Nas chamadas ciências duras, no entanto, elas ainda estão em minoria. De acordo com o levantamento da Elsevier, publicações de áreas como ciências de computação e matemática têm mais do que 75% de homens na autoria dos trabalhos na maior parte dos países pesquisados. “Áreas de exatas são um problema porque desde a primeira infância as meninas vão sendo afastadas”, diz Márcia Barbosa, física da UFRGS (Universidade Federal do Rio Grande do Sul) e especialista em gênero. Fato: um estudo publicado na revista científica “Science” em fevereiro mostrou que a partir dos seis anos as meninas começam a se achar menos inteligentes do que os meninos na escola -que, acreditam elas, lideram e fazem grandes descobertas. “Temos uma cultura de que a menina tem de ser uma princesinha que, por exemplo, não pode se sujar”, diz Barbosa. “Ciências exigem experimentação.”

Teto de vidro

A igualdade na distribuição de autoria dos trabalhos científicos observada no Brasil não se reflete, no entanto, nos cargos científicos de liderança. Reitores de universidade, chefes de departamentos e coordenadores de linhas de pesquisa ainda são, em sua maioria, homens. É isso que os estudiosos de gênero chamam de “teto de vidro”: um bloqueio invisível que as mulheres não conseguem quebrar para chegar ao topo. “As mulheres vão sumindo ao longo da carreira. É como se houvesse um vazamento de mulheres pelo caminho”, diz Márcia. Para a especialista, é preciso ter políticas que entendam e trabalhem o fenômeno. “Não podemos ver isso como algo dado e natural.” Tamara Naiz, historiadora e presidente da ANPG (Associação Nacional de Pós-Graduandos) afirma que a mulher precisa lidar com diversos entraves ao longo da carreira científica. Um deles, diz ela, é a falta de proteção com relação a maternidade. “Quando uma mulher é aprovada em um curso de pós-graduação, é comum ela ouvir de orientadores que não poderá engravidar para que a pesquisa não seja interrompida”, conta.

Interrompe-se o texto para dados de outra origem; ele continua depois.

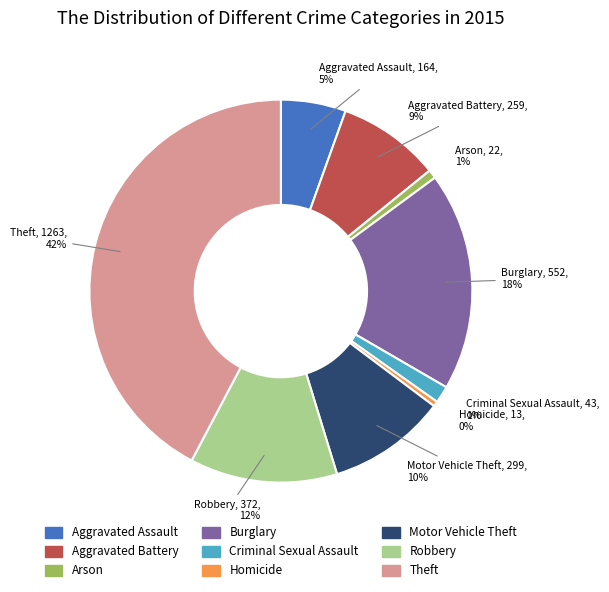

Which slice is the largest?

Theft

“Se somos cientistas tão capazes quanto os homens, por que isso não se reflete em igualdade de salários e de oportunidades?”, questiona Naiz. “O resultado do levantamento mostra que, mesmo partindo de condições desiguais, a mulher consegue desenvolver uma pesquisa tão boa quanto a de um homem.”

Impacto

Isso pode ser observado nos números. No Brasil, a qualidade dos trabalhos publicados por homens e por mulheres -medido pela quantidade de vezes em que um estudo é citado em outros trabalhos, que é chamado de “impacto”- também é semelhante.

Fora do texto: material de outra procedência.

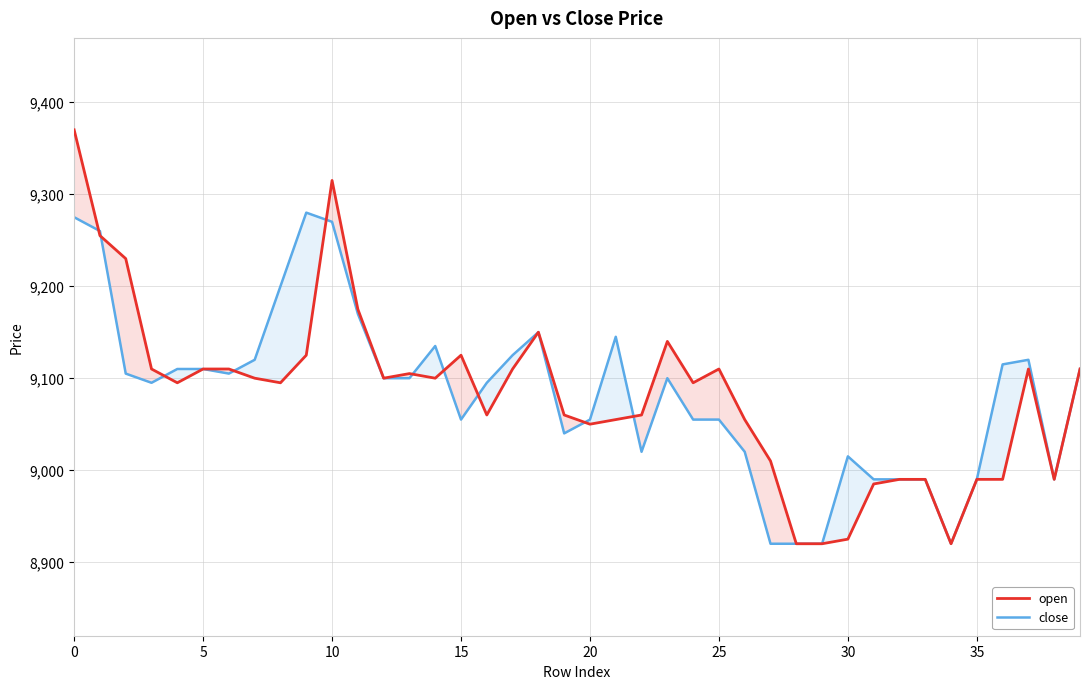

Which series has the largest range (max minus min)?

open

As brasileiras recebem 0,74 citação por estudo publicado, enquanto os cientistas homens do país têm 0,81 citação em seus trabalhos. O impacto dos artigos científicos publicados por homens e por mulheres é semelhante até nos países em que a produção de ciência é bastante desigual.

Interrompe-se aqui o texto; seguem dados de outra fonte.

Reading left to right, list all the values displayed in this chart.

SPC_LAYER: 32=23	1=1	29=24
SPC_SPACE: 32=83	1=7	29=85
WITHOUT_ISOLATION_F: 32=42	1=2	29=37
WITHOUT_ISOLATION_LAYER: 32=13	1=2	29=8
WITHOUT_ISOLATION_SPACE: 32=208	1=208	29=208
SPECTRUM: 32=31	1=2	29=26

No Japão, por exemplo, as mulheres são autoras de apenas dois em cada dez trabalhos científicos. Os artigos delas, no entanto, recebem 0,94 citação -número bem próximo do impacto dos trabalhos dos homens daquele país (0,96). O levantamento foi feito com a base de dados da Elsevier, a Scopus, que lista autores de mais de 62 milhões de documentos em cerca de 21,5 mil revistas acadêmicas. Como a identificação de gênero não é necessária em publicações científicas, um segundo processo atribui gênero aos nomes contando com conjuntos de informações de cada país que relacionam nome e sexo com pelo menos 80% de certeza.